Malware stored in Discord platform affecting users worldwide

The gamer community is facing new risk through the communication platform Discord. Reports indicate that a cybercriminal group is abusing this platform to deploy malware against thousands of users. Experts at security firm Zscaler mention that attackers deploy these campaigns through the cdn.discordapp.com service.

As you may remember, Discord is an application that allows users to interact through voice calls, text messages, video calling and streaming.

The CDN service offers multiple categories of malware, from ransomware to information theft software and cryptojacking tools. Experts claim that, since the beginning of their research, they have collected more than 100 unique malicious samples from Discord.

This attack variant usually begins with sending legitimate looking spam emails; these messages try to force the download of a tool that will lead to the second stage of the attack.
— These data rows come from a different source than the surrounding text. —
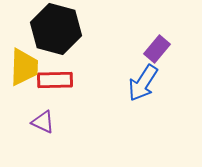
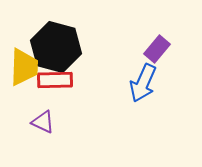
black hexagon: moved 18 px down
blue arrow: rotated 9 degrees counterclockwise
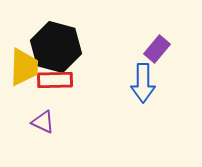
blue arrow: rotated 24 degrees counterclockwise
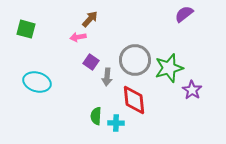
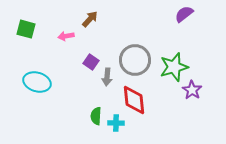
pink arrow: moved 12 px left, 1 px up
green star: moved 5 px right, 1 px up
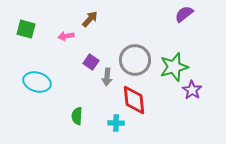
green semicircle: moved 19 px left
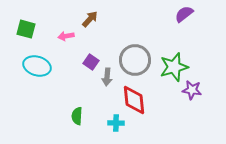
cyan ellipse: moved 16 px up
purple star: rotated 24 degrees counterclockwise
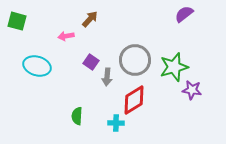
green square: moved 9 px left, 8 px up
red diamond: rotated 64 degrees clockwise
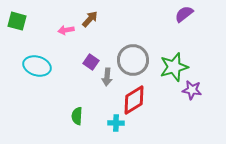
pink arrow: moved 6 px up
gray circle: moved 2 px left
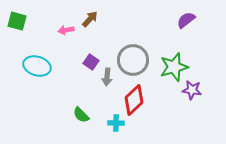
purple semicircle: moved 2 px right, 6 px down
red diamond: rotated 12 degrees counterclockwise
green semicircle: moved 4 px right, 1 px up; rotated 48 degrees counterclockwise
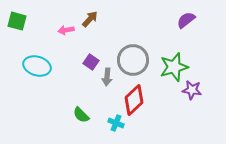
cyan cross: rotated 21 degrees clockwise
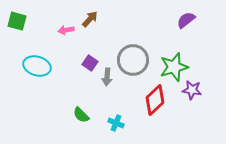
purple square: moved 1 px left, 1 px down
red diamond: moved 21 px right
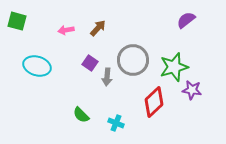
brown arrow: moved 8 px right, 9 px down
red diamond: moved 1 px left, 2 px down
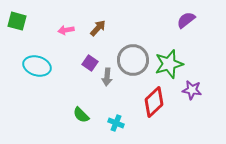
green star: moved 5 px left, 3 px up
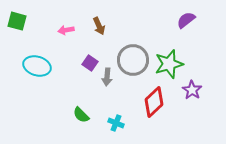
brown arrow: moved 1 px right, 2 px up; rotated 114 degrees clockwise
purple star: rotated 24 degrees clockwise
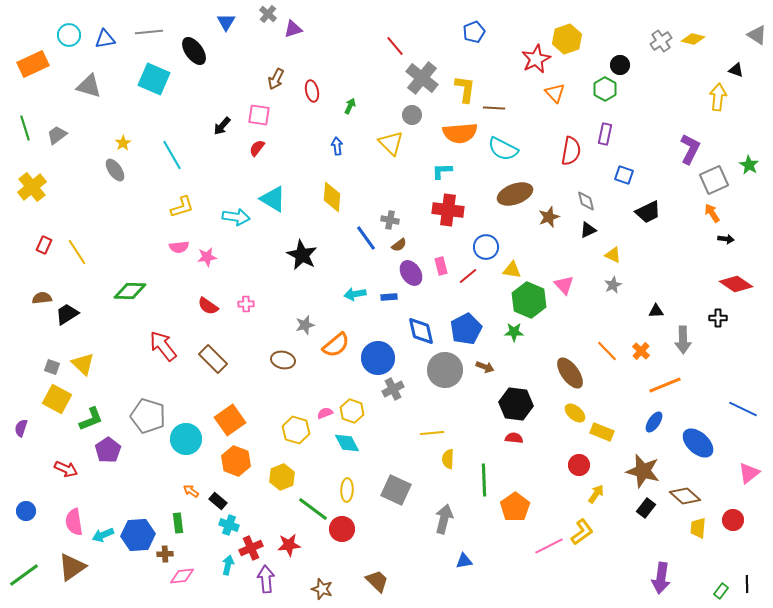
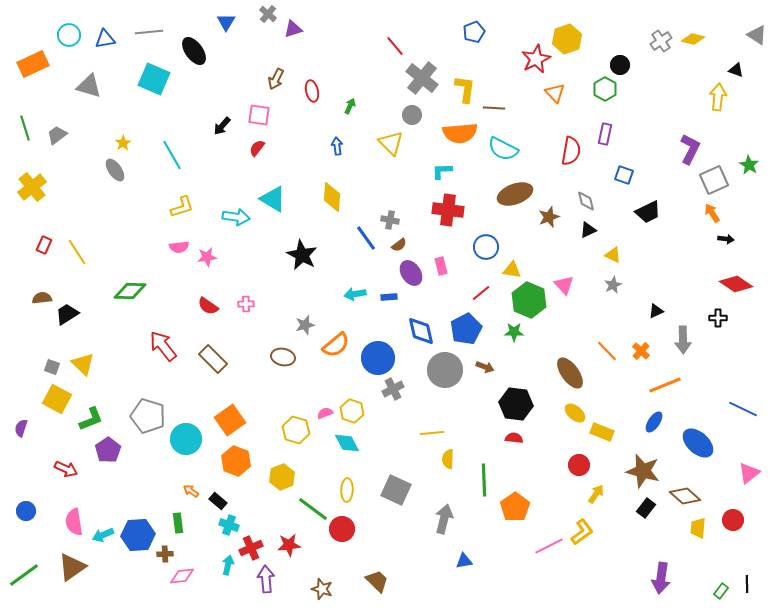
red line at (468, 276): moved 13 px right, 17 px down
black triangle at (656, 311): rotated 21 degrees counterclockwise
brown ellipse at (283, 360): moved 3 px up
Threat actors hide their payloads by giving them the appearance of pirated files or video game software; it should be noted that PC gamers users are very attractive targets for hackers, as they employ high spec equipment. Experts mention that this is not an unreleased attack variant, as similar campaigns have been widely documented before.

On the use of Discord as a platform for malware deployment, experts mention that this way threat actors gain considerable advantages: “When hackers place malicious files on a public Discord channel, any user can be exposed, even those who do not have an account on this platform.” What’s more, even if the malware is removed from the Discord channel, the link will be able to redirect users to a website for malware download.

Zscaler’s report mentions that this recent increase in attacks through Discord is a clear sign that the approach is highly effective: “Attackers have a considerable success rate, as users see in Discord a highly reliable platform,” the experts add.

These issues get bigger because Discord does not have the best security mechanisms in the industry, as an option to report abusive behavior on a specific channel: “Threat actors are increasingly turning to using platforms like Discord to perform their malicious actions as it is not possible for administrators to receive reports of suspicious activity.”

This should be a call for companies that manage these platforms, as it is necessary to adopt security approaches that allow the prevention of these attacks before it is too late.